● Testo fornito:
==*==

Quando parliamo di tessitura manuale si parla per telaio, per tessitrice si parla di qualche decina di centimetri al giorno. La visita alla tessitura Bevilacqua è occasione per uno speciale viaggio nel tempo e per scoprire gli antichi segreti di questi splendidi macchinari.

Lasciamo Venezia per spostarci sull’Arno, a Firenze.  Nel quartiere San Frediano ha sede l’Antico Setificio Fiorentino, attivo dal 1786 e che nacque come testimoniano i cognomi presenti su alcuni telai, per soddisfare le richieste delle nobili famiglie fiorentine dei Gherardesca, dei Pucci, dei Bartolozzi, Corsini e Agresti. Qui non solo operano telai centenari, ma persino un bellissimo orditoio realizzato su disegno originale di Leonardo Da Vinci.

A raccontarci questa bellissima storia è Elisabetta Bardelli Ricci, general manager di Antico Setificio Fiorentino, che dal 2010 è gestito dal brand Stefano Ricci. Un’acquisizione che è soprattutto una questione di cuore:

«E solo per amore del made in Italy e dell’artigianato, del fatto a mano puoi pensare di acquistare, di rilevare un’azienda così perché sicuramente con i tempi di oggi non è competitiva a un’eccellenza e un prodotto di altissimo livello. Però la nostra eccellenza è il vero fatta a mano. A noi per produrre due metri e mezzo di tessuto ci vuole un giorno».

Tra i lavori più importanti dell’Antico setificio ci sono gli arredi di Palazzo Madama e del Quirinale, il Cremlino. L’arredamento è e rimane il cuore produttivo dell’azienda. Negli anni però nascono anche importanti collaborazioni con marchi di alta moda, come Prada, Dolce e Gabbana.

==*==

● Righe fornite:
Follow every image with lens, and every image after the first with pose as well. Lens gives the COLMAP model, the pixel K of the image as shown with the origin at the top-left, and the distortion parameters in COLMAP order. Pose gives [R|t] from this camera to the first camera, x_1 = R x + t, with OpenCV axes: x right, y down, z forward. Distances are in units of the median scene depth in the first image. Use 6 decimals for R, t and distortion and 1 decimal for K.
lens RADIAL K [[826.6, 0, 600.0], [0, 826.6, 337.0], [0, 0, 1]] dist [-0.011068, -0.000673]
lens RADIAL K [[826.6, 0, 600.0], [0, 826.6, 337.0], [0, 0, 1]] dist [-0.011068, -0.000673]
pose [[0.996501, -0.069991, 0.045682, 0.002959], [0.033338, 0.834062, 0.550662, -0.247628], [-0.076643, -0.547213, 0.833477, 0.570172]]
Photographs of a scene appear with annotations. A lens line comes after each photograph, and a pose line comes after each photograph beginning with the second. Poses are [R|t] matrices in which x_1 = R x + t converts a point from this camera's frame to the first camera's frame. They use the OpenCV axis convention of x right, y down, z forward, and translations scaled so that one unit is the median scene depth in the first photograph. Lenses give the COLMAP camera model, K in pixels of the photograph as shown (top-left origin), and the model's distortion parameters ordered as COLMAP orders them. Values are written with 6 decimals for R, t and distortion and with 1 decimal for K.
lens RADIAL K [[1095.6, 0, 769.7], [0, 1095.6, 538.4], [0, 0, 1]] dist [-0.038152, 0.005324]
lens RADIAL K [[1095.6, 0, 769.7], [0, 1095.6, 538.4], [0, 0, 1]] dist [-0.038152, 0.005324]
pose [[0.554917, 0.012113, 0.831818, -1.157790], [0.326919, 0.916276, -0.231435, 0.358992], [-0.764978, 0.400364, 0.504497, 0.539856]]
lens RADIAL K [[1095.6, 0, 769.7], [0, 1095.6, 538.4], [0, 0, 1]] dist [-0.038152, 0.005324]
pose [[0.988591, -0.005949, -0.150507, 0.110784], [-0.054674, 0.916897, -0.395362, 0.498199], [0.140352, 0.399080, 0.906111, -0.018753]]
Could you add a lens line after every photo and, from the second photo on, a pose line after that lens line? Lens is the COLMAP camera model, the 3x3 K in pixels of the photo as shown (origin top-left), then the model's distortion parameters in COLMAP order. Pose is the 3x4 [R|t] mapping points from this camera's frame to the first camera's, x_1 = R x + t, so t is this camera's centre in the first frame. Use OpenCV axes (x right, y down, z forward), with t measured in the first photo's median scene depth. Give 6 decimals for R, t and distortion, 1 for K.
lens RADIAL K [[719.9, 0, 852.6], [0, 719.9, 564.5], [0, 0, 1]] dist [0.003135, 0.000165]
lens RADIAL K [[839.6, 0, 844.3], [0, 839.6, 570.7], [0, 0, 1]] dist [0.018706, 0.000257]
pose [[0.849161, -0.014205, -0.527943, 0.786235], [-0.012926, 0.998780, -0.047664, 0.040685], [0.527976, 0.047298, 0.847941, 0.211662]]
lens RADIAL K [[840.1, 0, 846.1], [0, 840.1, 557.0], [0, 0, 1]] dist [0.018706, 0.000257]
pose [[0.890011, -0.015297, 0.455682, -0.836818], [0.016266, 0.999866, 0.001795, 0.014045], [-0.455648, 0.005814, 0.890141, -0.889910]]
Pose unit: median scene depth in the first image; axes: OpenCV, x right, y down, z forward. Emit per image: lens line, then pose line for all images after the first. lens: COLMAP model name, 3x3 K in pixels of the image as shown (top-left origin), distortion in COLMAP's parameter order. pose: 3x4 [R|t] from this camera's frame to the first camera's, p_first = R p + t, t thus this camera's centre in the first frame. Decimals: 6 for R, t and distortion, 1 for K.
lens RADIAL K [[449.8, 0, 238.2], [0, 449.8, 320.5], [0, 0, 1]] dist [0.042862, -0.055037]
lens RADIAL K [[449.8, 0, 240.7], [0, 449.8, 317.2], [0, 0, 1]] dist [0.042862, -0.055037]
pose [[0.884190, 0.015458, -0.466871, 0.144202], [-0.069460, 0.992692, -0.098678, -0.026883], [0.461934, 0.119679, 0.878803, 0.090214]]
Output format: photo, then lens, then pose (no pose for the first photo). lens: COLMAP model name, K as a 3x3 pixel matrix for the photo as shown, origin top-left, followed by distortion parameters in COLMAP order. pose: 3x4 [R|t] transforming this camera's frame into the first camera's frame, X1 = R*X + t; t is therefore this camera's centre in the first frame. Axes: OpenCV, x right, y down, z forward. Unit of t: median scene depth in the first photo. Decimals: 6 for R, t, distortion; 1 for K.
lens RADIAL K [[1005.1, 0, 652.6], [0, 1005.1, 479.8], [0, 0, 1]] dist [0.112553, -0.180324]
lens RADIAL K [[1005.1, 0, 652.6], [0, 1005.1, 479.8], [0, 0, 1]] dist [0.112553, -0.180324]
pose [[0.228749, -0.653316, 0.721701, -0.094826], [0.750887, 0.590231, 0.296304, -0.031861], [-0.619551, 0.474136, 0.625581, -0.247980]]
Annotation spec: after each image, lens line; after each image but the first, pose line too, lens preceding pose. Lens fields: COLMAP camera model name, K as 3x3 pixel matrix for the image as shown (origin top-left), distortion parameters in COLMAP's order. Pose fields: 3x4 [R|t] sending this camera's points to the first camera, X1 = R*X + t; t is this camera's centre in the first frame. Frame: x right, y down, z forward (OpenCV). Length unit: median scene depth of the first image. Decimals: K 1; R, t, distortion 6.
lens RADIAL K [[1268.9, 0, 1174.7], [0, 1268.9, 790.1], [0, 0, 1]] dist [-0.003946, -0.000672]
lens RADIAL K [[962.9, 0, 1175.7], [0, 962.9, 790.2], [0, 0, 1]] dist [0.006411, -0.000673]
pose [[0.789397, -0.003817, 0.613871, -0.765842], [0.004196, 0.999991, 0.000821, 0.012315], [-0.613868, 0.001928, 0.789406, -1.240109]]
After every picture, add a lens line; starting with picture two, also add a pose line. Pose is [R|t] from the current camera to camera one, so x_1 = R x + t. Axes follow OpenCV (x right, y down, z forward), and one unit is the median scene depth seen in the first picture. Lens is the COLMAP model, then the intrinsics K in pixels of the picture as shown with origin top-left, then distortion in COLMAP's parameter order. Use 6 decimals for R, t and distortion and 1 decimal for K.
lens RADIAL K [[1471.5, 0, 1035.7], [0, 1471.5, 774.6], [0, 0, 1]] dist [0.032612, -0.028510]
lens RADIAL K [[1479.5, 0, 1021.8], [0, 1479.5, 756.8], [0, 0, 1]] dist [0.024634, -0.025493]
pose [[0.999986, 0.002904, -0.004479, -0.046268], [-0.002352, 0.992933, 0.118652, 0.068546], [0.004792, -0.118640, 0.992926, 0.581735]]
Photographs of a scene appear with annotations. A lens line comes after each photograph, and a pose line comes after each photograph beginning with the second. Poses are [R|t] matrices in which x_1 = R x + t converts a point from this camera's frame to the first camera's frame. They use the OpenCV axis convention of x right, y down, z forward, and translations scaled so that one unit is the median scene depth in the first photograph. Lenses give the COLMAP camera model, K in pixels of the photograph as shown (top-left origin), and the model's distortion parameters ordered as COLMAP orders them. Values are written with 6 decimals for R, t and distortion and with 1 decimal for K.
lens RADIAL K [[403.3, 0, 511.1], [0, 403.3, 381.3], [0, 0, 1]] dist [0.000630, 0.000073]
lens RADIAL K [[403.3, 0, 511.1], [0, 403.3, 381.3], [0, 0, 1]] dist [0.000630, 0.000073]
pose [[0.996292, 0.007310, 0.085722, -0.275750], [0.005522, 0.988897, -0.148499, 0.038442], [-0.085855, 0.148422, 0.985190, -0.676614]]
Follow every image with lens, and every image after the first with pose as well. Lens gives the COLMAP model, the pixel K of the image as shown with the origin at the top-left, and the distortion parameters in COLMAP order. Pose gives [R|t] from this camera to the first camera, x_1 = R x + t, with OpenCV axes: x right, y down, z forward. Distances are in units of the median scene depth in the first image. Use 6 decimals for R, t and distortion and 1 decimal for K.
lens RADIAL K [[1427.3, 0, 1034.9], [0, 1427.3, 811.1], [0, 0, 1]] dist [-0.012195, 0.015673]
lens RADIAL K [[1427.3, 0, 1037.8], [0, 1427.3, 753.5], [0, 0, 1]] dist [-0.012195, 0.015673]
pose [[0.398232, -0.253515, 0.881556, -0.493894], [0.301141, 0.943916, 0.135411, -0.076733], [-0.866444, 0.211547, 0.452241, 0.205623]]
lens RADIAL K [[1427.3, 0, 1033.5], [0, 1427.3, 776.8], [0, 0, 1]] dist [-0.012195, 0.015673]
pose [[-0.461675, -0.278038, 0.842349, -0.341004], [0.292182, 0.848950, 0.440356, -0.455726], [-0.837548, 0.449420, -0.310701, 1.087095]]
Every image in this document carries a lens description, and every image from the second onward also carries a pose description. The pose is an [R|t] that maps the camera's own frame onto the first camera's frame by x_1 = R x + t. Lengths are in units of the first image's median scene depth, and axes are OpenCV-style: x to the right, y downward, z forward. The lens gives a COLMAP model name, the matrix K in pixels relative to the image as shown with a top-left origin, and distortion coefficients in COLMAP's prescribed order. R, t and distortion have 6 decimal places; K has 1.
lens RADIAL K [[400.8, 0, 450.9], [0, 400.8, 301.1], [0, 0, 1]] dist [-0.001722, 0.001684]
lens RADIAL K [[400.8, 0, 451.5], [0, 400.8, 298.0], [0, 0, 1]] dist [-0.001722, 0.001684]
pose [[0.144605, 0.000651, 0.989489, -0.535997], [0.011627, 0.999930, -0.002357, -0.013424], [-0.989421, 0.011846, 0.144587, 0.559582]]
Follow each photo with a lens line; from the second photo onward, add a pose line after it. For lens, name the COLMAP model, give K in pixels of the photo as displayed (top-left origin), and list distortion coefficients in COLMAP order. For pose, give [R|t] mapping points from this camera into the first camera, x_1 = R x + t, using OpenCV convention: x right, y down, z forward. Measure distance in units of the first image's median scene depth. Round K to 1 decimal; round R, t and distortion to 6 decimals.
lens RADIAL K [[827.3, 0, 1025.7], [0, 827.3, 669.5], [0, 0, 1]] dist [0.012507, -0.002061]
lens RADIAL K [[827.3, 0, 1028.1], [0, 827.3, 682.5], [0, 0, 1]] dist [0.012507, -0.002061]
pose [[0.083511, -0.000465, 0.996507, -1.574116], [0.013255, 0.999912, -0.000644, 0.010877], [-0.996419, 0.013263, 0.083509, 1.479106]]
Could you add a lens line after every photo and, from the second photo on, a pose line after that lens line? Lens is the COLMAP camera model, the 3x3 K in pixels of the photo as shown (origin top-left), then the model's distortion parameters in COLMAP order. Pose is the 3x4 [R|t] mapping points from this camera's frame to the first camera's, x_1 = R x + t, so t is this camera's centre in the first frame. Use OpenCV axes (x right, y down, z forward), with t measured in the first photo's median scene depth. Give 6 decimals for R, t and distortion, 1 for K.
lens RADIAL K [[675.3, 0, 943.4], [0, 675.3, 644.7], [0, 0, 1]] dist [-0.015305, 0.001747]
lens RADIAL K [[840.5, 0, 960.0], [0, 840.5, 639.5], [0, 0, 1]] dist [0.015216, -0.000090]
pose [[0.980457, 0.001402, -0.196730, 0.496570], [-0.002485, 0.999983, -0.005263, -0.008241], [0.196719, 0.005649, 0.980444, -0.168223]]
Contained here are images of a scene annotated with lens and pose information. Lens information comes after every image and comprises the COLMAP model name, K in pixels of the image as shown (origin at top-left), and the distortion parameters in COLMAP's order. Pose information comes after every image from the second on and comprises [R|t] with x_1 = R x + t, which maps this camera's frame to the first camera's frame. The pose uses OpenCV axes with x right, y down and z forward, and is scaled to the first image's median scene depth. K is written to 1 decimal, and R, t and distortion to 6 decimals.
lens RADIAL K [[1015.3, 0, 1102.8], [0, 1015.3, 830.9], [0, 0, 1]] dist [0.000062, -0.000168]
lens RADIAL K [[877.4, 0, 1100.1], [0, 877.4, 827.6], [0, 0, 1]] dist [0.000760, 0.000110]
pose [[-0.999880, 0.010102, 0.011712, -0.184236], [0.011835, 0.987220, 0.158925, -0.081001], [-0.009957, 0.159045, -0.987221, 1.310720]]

==*==

● Consegna:
Secondo il testo fornito, da quale anno è attivo l'Antico Setificio Fiorentino? Le righe non servono per questo esercizio.

● Esercizio svolto:
Dal 1786.